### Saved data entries

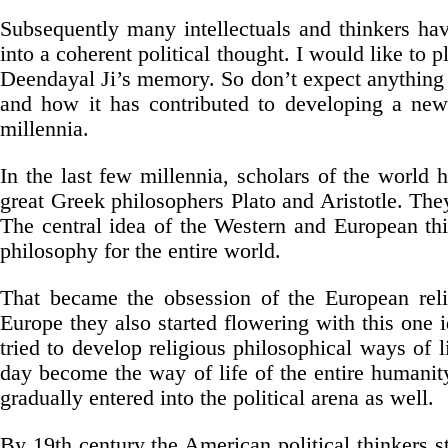
Subsequently many intellectuals and thinkers hav
into a coherent political thought. I would like to 
Deendayal Ji’s memory. So don’t expect anything p
and how it has contributed to developing a new p
millennia.
In the last few millennia, scholars of the world h
great Greek philosophers Plato and Aristotle. They
The central idea of the Western and European t
philosophy for the entire world.
That became the obsession of the European relig
Europe they also started flowering with this one
tried to develop religious philosophical ways of 
day become the way of life of the entire humanit
gradually entered into the political arena as well.
By 19th century the American political thinkers st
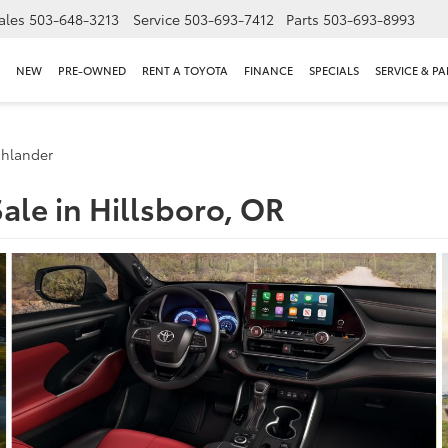
ales
503-648-3213
Service
503-693-7412
Parts
503-693-8993
NEW
PRE-OWNED
RENT A TOYOTA
FINANCE
SPECIALS
SERVICE & PA
ghlander
ale in Hillsboro, OR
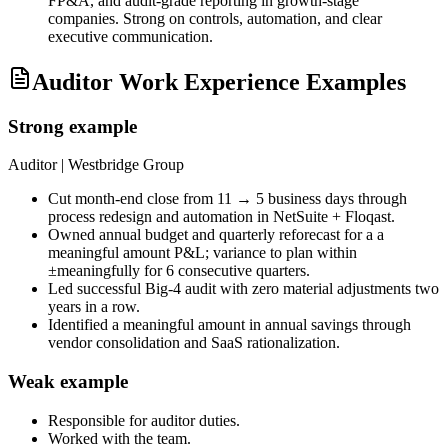
FP&A, and audit-grade reporting in growth-stage
companies. Strong on controls, automation, and clear
executive communication.
Auditor Work Experience Examples
Strong example
Auditor
| Westbridge Group
Cut month-end close from 11 → 5 business days through
process redesign and automation in NetSuite + Floqast.
Owned annual budget and quarterly reforecast for a a
meaningful amount P&L; variance to plan within
±meaningfully for 6 consecutive quarters.
Led successful Big-4 audit with zero material adjustments two
years in a row.
Identified a meaningful amount in annual savings through
vendor consolidation and SaaS rationalization.
Weak example
Responsible for
auditor
duties.
Worked with the team.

### Job
Before duplicating the entries above, strip out the pictures and keep the rest exact.

### Answer box
Subsequently many intellectuals and thinkers hav
into a coherent political thought. I would like to 
Deendayal Ji’s memory. So don’t expect anything p
and how it has contributed to developing a new p
millennia.
In the last few millennia, scholars of the world h
great Greek philosophers Plato and Aristotle. They
The central idea of the Western and European t
philosophy for the entire world.
That became the obsession of the European relig
Europe they also started flowering with this one
tried to develop religious philosophical ways of 
day become the way of life of the entire humanit
gradually entered into the political arena as well.
By 19th century the American political thinkers st
ales
503-648-3213
Service
503-693-7412
Parts
503-693-8993
NEW
PRE-OWNED
RENT A TOYOTA
FINANCE
SPECIALS
SERVICE & PA
ghlander
ale in Hillsboro, OR
FP&A, and audit-grade reporting in growth-stage
companies. Strong on controls, automation, and clear
executive communication.
Auditor Work Experience Examples
Strong example
Auditor
| Westbridge Group
Cut month-end close from 11 → 5 business days through
process redesign and automation in NetSuite + Floqast.
Owned annual budget and quarterly reforecast for a a
meaningful amount P&L; variance to plan within
±meaningfully for 6 consecutive quarters.
Led successful Big-4 audit with zero material adjustments two
years in a row.
Identified a meaningful amount in annual savings through
vendor consolidation and SaaS rationalization.
Weak example
Responsible for
auditor
duties.
Worked with the team.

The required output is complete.